Welcome to my first blog piece :) - I wrote below my first ever poem (in fact still the only one to date) in March last year and it was about letting go of my childhood dream.
It was not an easy topic to write or even ponder upon, as aren't we all meant to follow our childhood dream, instead of letting it go, right?
Yet in my case, my childhood dream of working in international law did not become a reality. When I left Geneva after finishing my masters degree in International Law, I was disheartened and confused with my life to say the least.
I had to look deep within - what is the genuine dream of that young girl? What did she really desire to do? Why did she want to become a lawyer?
That was the moment I realized that my childhood dream was not so much about 'becoming a lawyer' or working in a particular field. Rather, it was a desire to have joy and to help others.
However, with her best intention, that younger version of me simply thought being a lawyer would be the best way to fulfill her dream of bringing joy and change to others.
Once I became aware of the subtle yet profound difference between the substance of my dream (bringing joy and helping others) and the form of the dream (becoming a lawyer), I let go of the stubborn attachment to how my dream can be manifested. And I became free.
I embarked on a journey of finding a new way to fulfill the essence of my childhood dream, which resonates with who I am now, and reflects the lessons gained from all my life's experiences.
Then, here you are, Peace Lab was born.
Maybe for some of us, letting go of an older version of the dream is not the end, but just a new beginning. Be guided by your genuine intention, the "WHY", not the form and how that dream may come about as you may be suprised how far life can take you.

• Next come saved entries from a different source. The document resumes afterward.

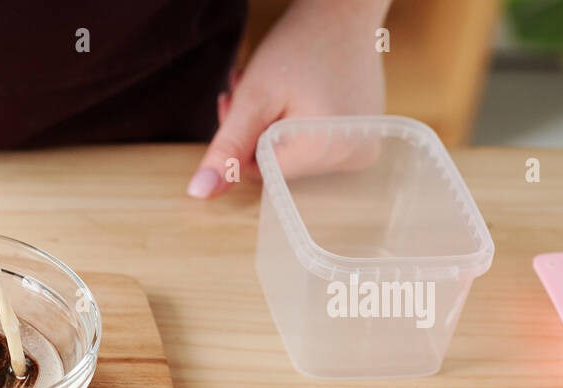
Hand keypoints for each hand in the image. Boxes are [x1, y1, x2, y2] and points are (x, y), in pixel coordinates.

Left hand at [188, 0, 389, 197]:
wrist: (343, 10)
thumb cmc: (300, 44)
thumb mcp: (254, 98)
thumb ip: (228, 149)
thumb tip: (201, 193)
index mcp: (327, 152)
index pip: (258, 172)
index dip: (238, 140)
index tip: (233, 100)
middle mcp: (353, 158)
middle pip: (276, 163)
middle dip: (253, 130)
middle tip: (243, 87)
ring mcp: (362, 148)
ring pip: (291, 153)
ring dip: (268, 124)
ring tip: (267, 85)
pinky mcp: (362, 137)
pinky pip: (312, 143)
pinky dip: (292, 121)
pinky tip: (287, 93)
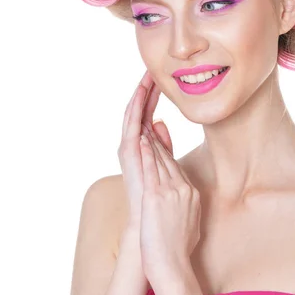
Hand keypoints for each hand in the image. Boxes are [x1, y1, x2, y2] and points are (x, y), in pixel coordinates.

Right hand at [117, 70, 173, 232]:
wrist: (150, 225)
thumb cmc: (159, 202)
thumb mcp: (166, 167)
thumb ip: (164, 146)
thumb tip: (161, 123)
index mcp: (144, 148)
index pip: (149, 115)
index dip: (155, 97)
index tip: (163, 78)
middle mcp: (134, 147)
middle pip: (140, 112)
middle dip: (146, 90)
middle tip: (152, 68)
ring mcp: (130, 151)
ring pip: (134, 116)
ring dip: (139, 95)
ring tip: (146, 75)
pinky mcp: (128, 155)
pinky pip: (131, 127)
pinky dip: (135, 110)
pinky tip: (140, 94)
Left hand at [138, 122, 200, 285]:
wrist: (172, 267)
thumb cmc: (178, 251)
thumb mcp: (190, 225)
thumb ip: (188, 208)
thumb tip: (187, 202)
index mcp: (192, 195)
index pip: (177, 167)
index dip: (165, 152)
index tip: (158, 139)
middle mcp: (184, 190)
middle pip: (169, 160)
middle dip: (158, 141)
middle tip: (149, 123)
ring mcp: (171, 192)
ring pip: (160, 160)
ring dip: (151, 141)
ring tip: (143, 125)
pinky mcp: (156, 197)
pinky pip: (151, 169)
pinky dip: (147, 152)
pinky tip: (142, 139)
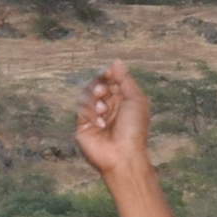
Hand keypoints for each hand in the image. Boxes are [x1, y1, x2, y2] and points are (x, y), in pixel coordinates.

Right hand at [73, 64, 154, 181]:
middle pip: (96, 84)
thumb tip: (115, 61)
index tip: (107, 72)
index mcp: (122, 99)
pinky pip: (80, 109)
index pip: (110, 79)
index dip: (107, 74)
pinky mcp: (82, 125)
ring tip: (103, 109)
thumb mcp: (135, 99)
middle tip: (103, 92)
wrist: (123, 154)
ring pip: (85, 94)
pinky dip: (90, 112)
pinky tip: (100, 123)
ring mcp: (94, 115)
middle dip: (99, 85)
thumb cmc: (134, 128)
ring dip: (93, 98)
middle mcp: (108, 106)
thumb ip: (124, 79)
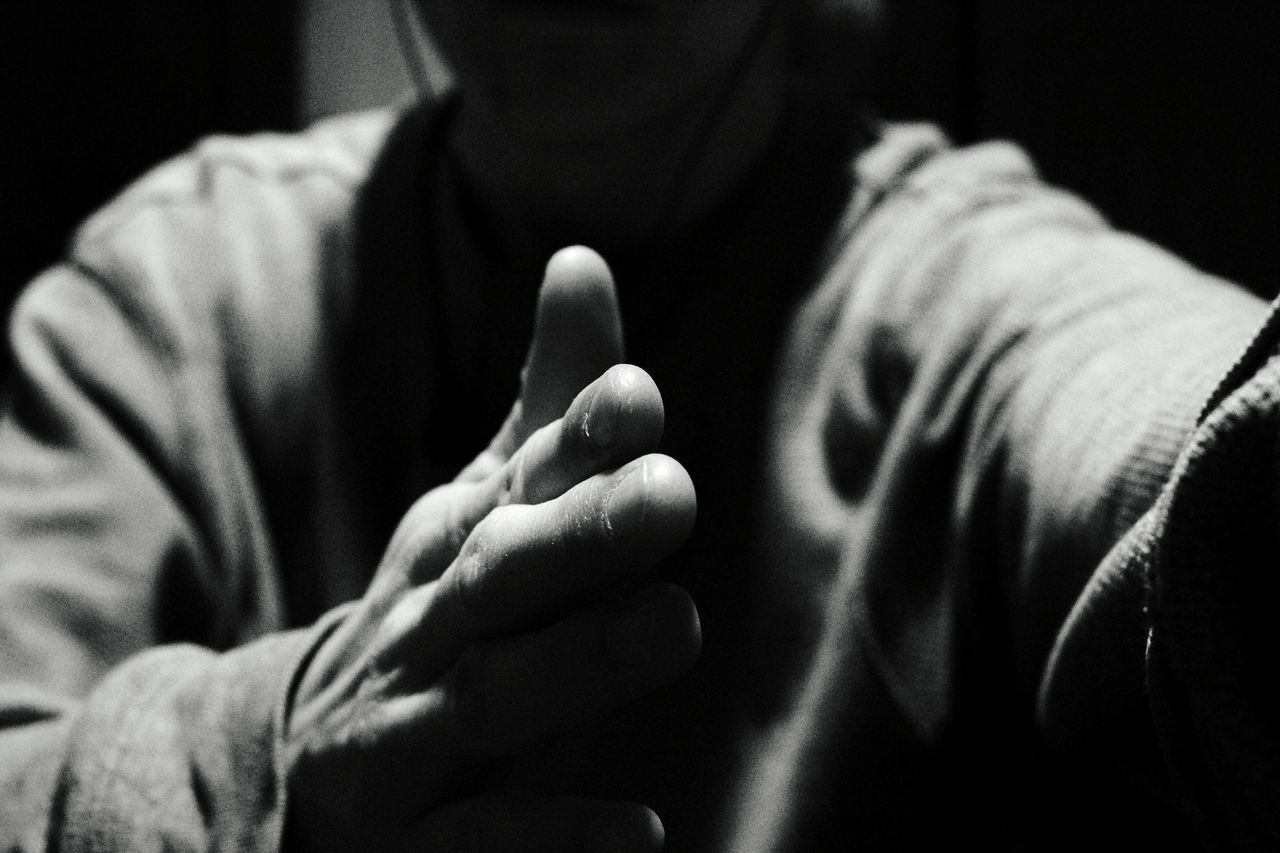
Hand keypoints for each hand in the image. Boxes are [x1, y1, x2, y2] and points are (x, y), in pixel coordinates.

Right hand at [283, 247, 698, 851]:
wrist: (296, 773)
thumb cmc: (433, 620)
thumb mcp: (482, 510)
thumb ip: (548, 406)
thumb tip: (585, 255)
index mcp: (457, 545)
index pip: (519, 480)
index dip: (574, 439)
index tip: (637, 396)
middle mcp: (432, 627)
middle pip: (502, 574)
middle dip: (580, 531)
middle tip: (670, 489)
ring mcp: (410, 734)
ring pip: (490, 697)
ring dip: (576, 662)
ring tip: (671, 625)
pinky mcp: (409, 840)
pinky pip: (478, 842)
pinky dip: (549, 838)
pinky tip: (640, 834)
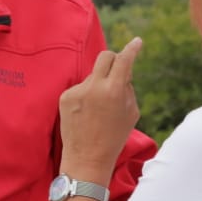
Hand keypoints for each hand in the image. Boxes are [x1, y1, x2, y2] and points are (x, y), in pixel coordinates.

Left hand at [58, 37, 142, 172]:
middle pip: (105, 56)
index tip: (137, 42)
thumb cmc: (114, 137)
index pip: (124, 60)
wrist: (87, 158)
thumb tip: (122, 71)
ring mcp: (77, 91)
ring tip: (99, 108)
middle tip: (118, 69)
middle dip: (114, 59)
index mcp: (114, 90)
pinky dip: (86, 95)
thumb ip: (127, 88)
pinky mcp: (64, 96)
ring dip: (99, 84)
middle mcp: (94, 87)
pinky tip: (86, 113)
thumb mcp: (131, 113)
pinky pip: (80, 87)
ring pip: (92, 75)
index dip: (132, 49)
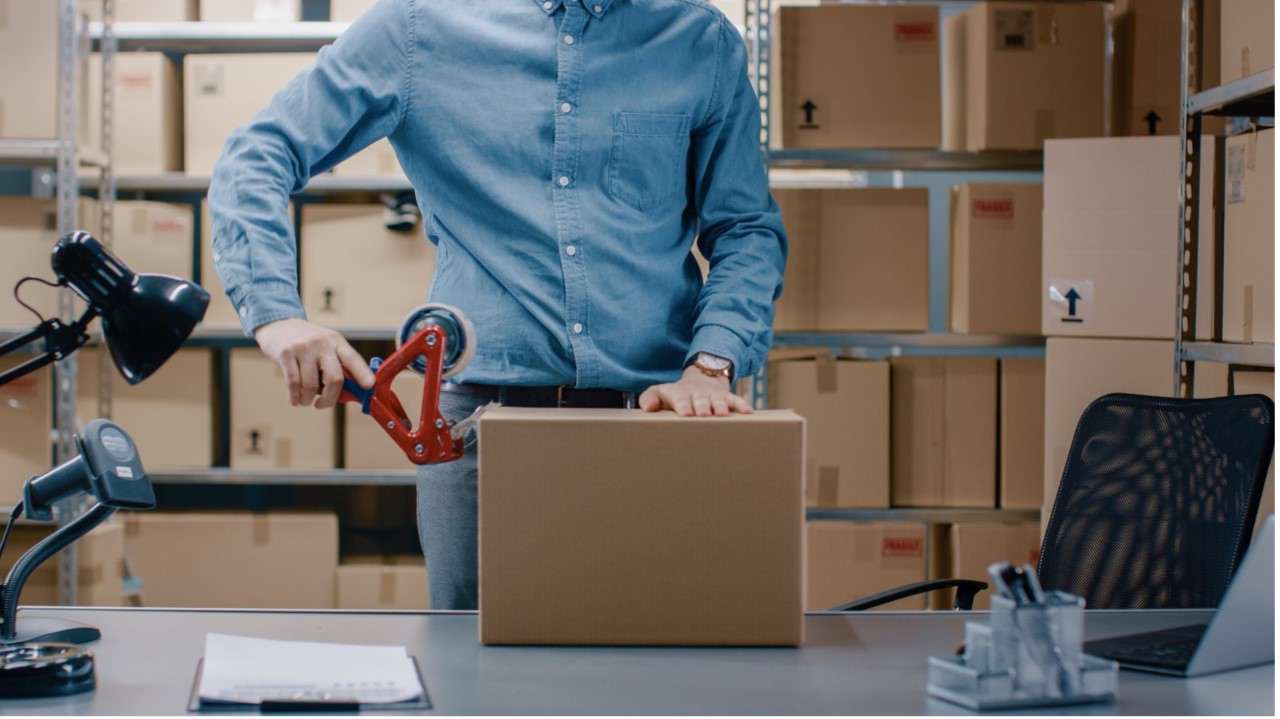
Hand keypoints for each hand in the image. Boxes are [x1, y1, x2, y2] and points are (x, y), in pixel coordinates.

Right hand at [254, 318, 374, 408]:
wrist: (279, 326)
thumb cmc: (308, 345)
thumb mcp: (327, 348)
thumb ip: (338, 368)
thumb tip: (351, 395)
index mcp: (336, 342)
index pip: (353, 359)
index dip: (363, 374)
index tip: (369, 386)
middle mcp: (322, 343)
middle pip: (334, 378)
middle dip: (330, 399)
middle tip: (322, 405)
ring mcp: (303, 347)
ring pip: (312, 385)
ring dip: (308, 399)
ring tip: (305, 400)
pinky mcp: (286, 353)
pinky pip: (293, 383)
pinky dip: (295, 397)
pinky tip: (296, 399)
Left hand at [638, 365, 752, 416]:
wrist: (698, 382)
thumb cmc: (675, 395)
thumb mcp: (660, 393)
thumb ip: (650, 398)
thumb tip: (647, 408)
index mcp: (679, 394)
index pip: (680, 400)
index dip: (683, 406)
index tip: (685, 414)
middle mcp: (697, 394)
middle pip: (700, 400)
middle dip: (702, 406)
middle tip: (704, 415)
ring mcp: (712, 395)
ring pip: (718, 400)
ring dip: (720, 406)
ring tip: (723, 414)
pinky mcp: (725, 397)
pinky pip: (734, 399)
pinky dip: (741, 405)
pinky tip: (747, 412)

PS: I am still working as a part time lawyer. But because of Peace Lab, I enjoy my lawyer job a lot more than before, and I am grateful for being able to use both my intellectual and intuitive brains now.

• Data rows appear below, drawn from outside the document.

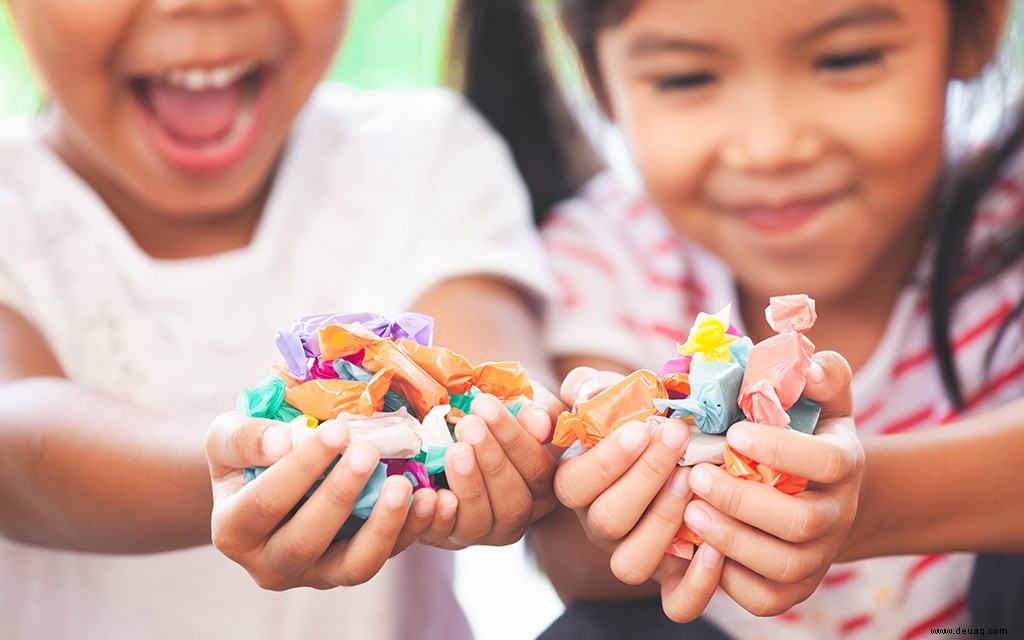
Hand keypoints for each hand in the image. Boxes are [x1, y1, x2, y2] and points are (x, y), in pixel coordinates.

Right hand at [205, 411, 438, 589]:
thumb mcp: (230, 436)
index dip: (301, 468)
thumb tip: (280, 443)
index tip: (335, 430)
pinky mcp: (354, 566)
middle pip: (307, 541)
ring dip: (384, 526)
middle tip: (369, 452)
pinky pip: (388, 556)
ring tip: (408, 485)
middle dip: (340, 495)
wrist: (269, 477)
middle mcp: (271, 564)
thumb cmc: (251, 451)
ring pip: (355, 566)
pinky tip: (433, 497)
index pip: (266, 504)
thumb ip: (244, 438)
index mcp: (234, 531)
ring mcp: (317, 572)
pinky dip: (414, 529)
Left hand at [423, 387, 559, 547]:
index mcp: (542, 488)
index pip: (538, 471)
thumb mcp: (521, 406)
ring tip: (453, 450)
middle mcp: (516, 518)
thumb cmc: (493, 418)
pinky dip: (435, 517)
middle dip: (491, 461)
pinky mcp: (444, 538)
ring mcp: (480, 532)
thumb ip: (539, 411)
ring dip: (467, 485)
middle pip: (513, 501)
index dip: (515, 439)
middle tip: (469, 425)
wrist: (450, 436)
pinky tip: (429, 492)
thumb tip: (539, 423)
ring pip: (479, 522)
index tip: (487, 405)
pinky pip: (440, 535)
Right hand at [553, 367, 723, 615]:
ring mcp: (634, 553)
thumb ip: (589, 386)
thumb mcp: (608, 393)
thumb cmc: (638, 416)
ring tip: (694, 482)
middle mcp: (600, 527)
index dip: (606, 462)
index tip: (642, 430)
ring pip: (632, 564)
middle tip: (679, 437)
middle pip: (607, 521)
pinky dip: (697, 583)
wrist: (677, 446)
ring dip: (663, 522)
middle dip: (645, 477)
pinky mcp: (673, 579)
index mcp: (578, 485)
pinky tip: (718, 546)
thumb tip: (587, 391)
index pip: (574, 485)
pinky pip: (676, 603)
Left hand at [669, 350, 864, 616]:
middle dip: (744, 500)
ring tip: (690, 510)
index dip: (782, 450)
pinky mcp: (793, 588)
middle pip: (800, 522)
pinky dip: (731, 579)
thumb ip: (822, 373)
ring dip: (732, 539)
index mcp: (844, 463)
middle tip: (697, 476)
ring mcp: (817, 556)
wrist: (822, 493)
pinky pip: (766, 597)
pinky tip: (699, 549)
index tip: (734, 433)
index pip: (826, 462)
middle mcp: (836, 514)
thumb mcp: (821, 397)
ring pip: (782, 563)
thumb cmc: (807, 434)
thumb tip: (810, 363)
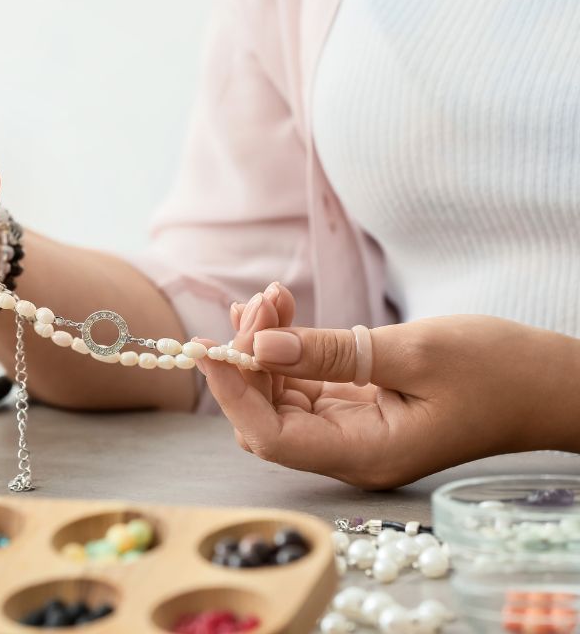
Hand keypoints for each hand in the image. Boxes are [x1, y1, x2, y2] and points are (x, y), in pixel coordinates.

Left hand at [201, 287, 579, 488]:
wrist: (548, 383)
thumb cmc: (498, 370)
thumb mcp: (413, 352)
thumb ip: (331, 353)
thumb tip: (260, 347)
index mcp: (365, 453)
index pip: (269, 436)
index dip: (230, 393)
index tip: (204, 347)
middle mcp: (351, 451)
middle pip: (265, 417)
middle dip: (246, 360)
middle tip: (254, 304)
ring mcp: (353, 431)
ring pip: (280, 396)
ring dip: (264, 346)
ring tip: (271, 296)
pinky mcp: (358, 408)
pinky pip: (303, 384)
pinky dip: (286, 348)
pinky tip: (281, 310)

Goodbye My Childhood Dream
Goodbye my Childhood Dream, thank you for taking me to where I am now.
Without you, I would not have ventured so far; I used to think, in achieving you, I shall become full.
But now I know, now I know better, in the process of reaching you, I become whole.
Oh, my Childhood Dream, you are not my final destination, but my holy journey.
In pursuing you, I know my inner strength;
In following you, I know my real essence;
In embracing you, I know my true power;
Yet, in letting go of you, I can birth anew.
You laughed at me for my 'perceived' failure in not realizing you as how I expected.
You tapped on my shoulder, like a loving guardian angel, gently whispering:
"Your true dream is, through the kingdom of imagination, to be Courageous, to be Brave, to be Adventurous,
So you can Explore, Dance and Sing in this grand sojourn that we call Life.
To be Alive, to be Joyful, to be Peace and to be Love are your true childhood dream.
This is the dream bestowed upon you when you took your first breath, when you first opened your eyes to greet your parents, when you first smiled at that ray of sunshine."
Thank you - my Childhood Dream, without you, I would not be writing these words, I would not be searching for you in the clouds and in the sky, and I would not stop to simply just be.
Finally, without you, I would not have the faith to let you go;
Without you, I would not have the trust in making a new dream each and every day, living fully in the presence of life's wisdom.
Thank you my Childhood Dream, for all the experiences you have brought me;
Goodbye my Childhood Dream, it is time for a new dawn.